Q1. In Windows I think it is theoretically 2GB per process, but in practice it could be less, so your 1.5G makes sense. BTW, Windows will keep a copy of the other process' memory on disk while your application is active.

Q2. Not sure I understand the question. The application runs for days at 1.5GB and then needs more memory?

Q3. Not having the source code is really going to make it hard to find out what is wrong.

PredicateNormative
July 29th, 2008, 04:31 AM
My work is similar to yours, we extract raw stream data from frame grabbers and do some rather complex processing over 14 or 15 stages at about 20fps.

For the moment, the first thing is to look into the point that Zaccheus has raised.

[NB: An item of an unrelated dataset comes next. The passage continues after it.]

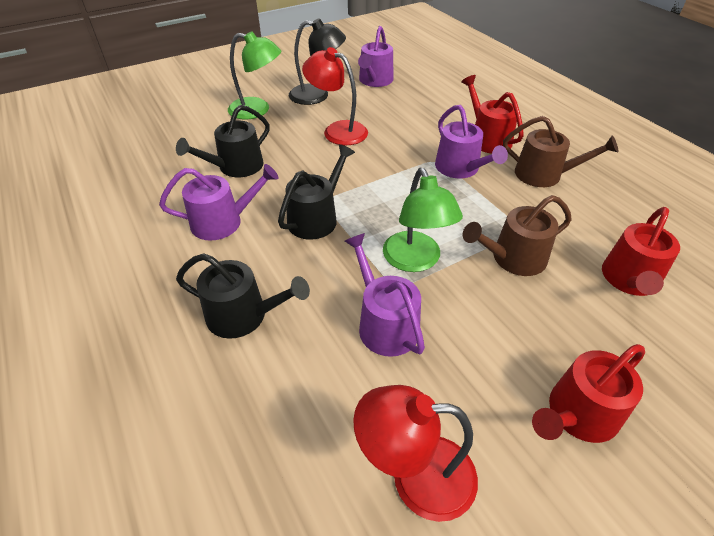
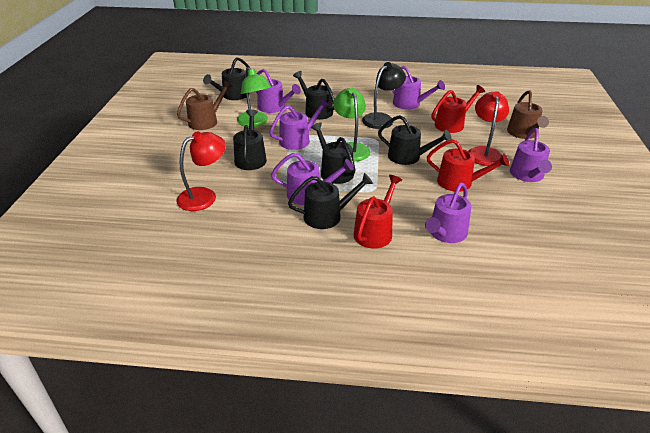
black watering can: 3 -> 6
purple watering can: 4 -> 6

But a second worry is that 1.5GB is a massive amount of memory you are using. It suggests to me there is, at best, a loose approach to memory allocations in your processing chains and, at worst, something seriously wrong - that is assuming you are not buffering all of your outputs for some reason such as building a 3D image out of 2D slices. So the next step is to "audit" your memory allocations, making sure they are all accounted for and appropriately freed.

That aside, with respect to the crash you may well have a heap corruption (possibly caused by a buffer overrun originating from bad pointer arithmetic) that is only showing up when malloc attempts an allocation.